Thursday, January 26, 2017

72nd Anniversary of the Liberation of Auschwitz

On January 27, 1945, the Russian army came upon Auschwitz and its various camps and subcamps.  

What they found was terrible.

Afraid of anyone seeing what they had been doing in Auschwitz, the Germans went on a killing spree before the arrival of the Russians.  They also tried to blow up the ovens where the murdered had been burned for years.  

When the Russians arrived, they found corpses and 7000 starving prisoners.

A conservative estimate is that 1,000,000 people died there.  Two of the them were my mother's aunts, Polish girls who married two Jewish boys.  

Here is a poem I wrote about Auschwitz.  It is based on an incident Tadeusz Borowski, a survivor of Auschwitz, describes in his memoir This Way for the Gas, Ladies and Gentlemen.

I wrote the poem after a student at one of my readings asked me if I had one word for everything that happened in Auschwitz and the other German camps.

The word was fear.

The poem appears in my book Echoes of Tattered Tongues.  


During the war, there was only work and death.
The work broke you down, filled your stomach
with rocks and threw you in the river to drown.
The work shoved a bayonet up your ass
and twisted the blade till you were dead.

In the camps, there was only what we ate
and those we worked with—sometimes women.
But we never made love. I’ll tell you why.
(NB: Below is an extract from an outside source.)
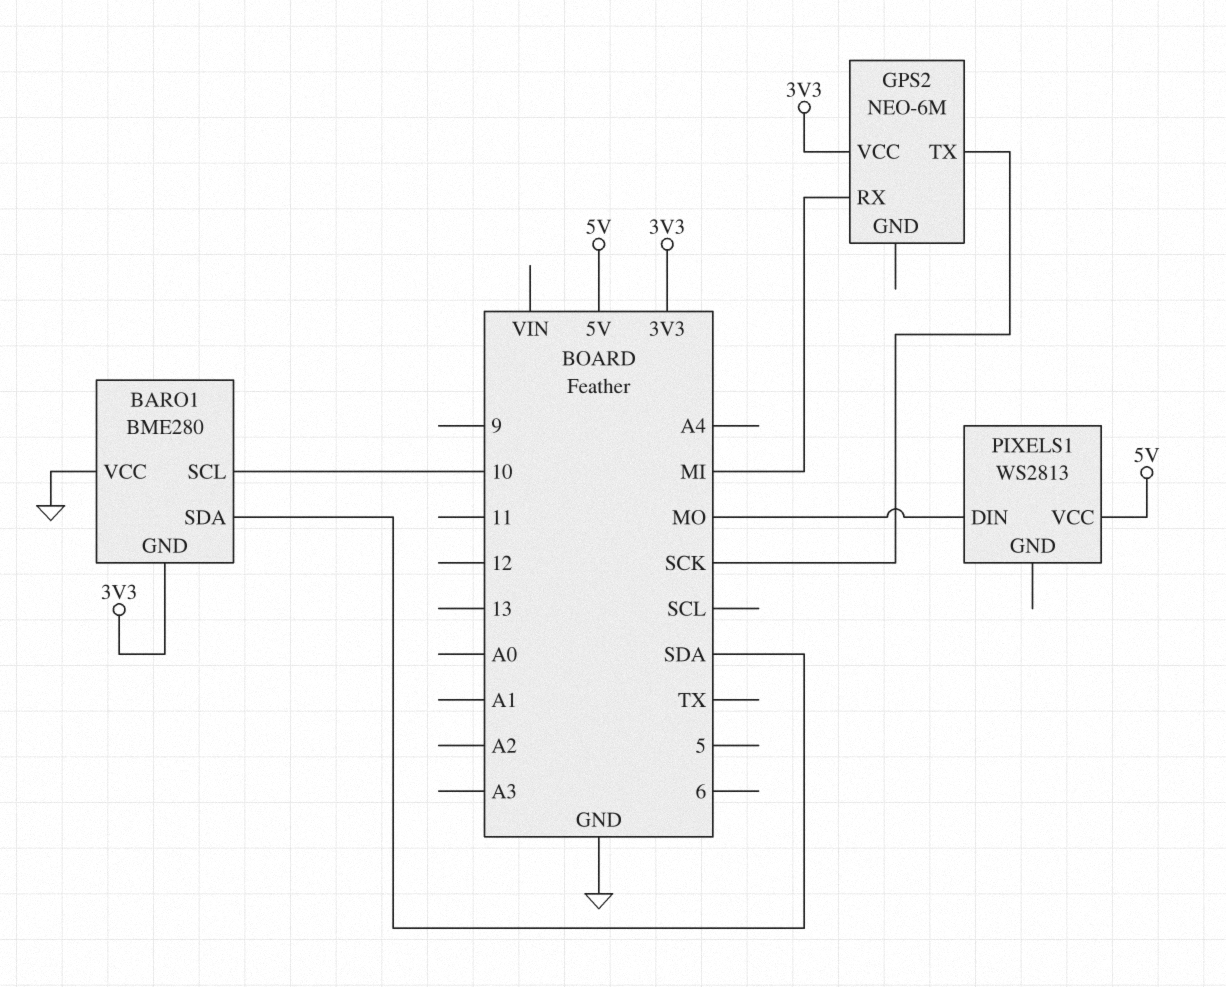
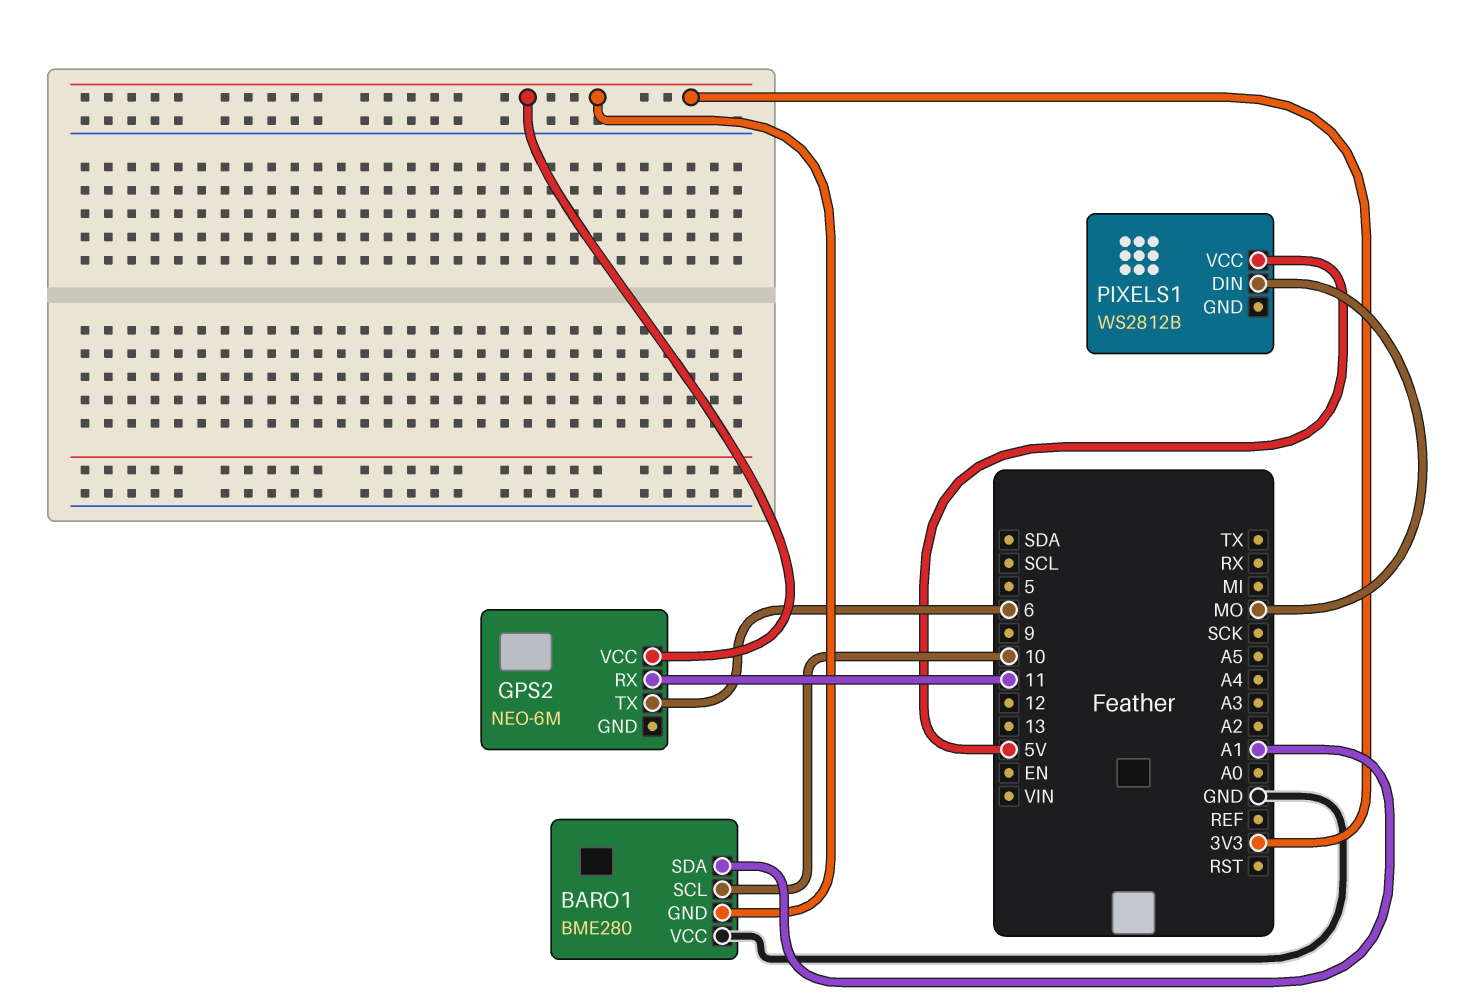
BARO1 pin SDA: SDA -> A1
GPS2 pin RX: MI -> 11
GPS2 pin TX: SCK -> 6
PIXELS1: WS2813 -> WS2812B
Fear. I remember once a thousand men
were working a field with sticks, and trucks came
and dumped naked women in front of us.
Guards were whipping them to the ovens,
and the women screamed and cried to us, pleaded
with their arms stretched out—naked mothers,
daughters, and sisters, but not one man moved.

Not one. Fear will blind you, and tie you up
like nothing else. It’ll whisper, “Just stand still,
soon it will be over. Don’t worry, there’s nothing
you can do.” You will take this fear to the grave
with you. I can promise. And after the war,
it was the same. I saw things that were as bad
as what happened in the camps. I wish
I had had a gun there. I would have
pressed it here to my forehead, right here.
Better that than what I feel now. This fear.


Judith van Praag said...

Bless your brave heart.

John Guzlowski said...

thank you for reading.

Mary said...

John, I've read several of your blog posts and they've been enlightening to say the least. I am a Polish American both sets of great grandparents came to this country at the turn-of-the-century 1895-1898. I have been learning Polish history and was so shocked to learn just 10 years ago of the thousands and thousands, maybe millions, of Polish people who died at the hands of the Nazis, who were not Jewish!! I cannot believe this was not taught in school. In fact, when I have discussions with friends, most people are unaware of these facts. I'd like to learn more. Can you recommend books and/or articles?

John Guzlowski said...

Mary, thank you for stopping by. Not many people know about the terrible things that happened in Poland to all of its citizens, catholic and Jewish. I have seen figures that suggest that 1 out of 6 Poles died in the war. A book I strongly recommend is called Bloodlands. By Timothy Snyder. The Bloodlands were the area between Germany and Russia. Some historians argue that Stalin was worse than Hitler to the people of this region.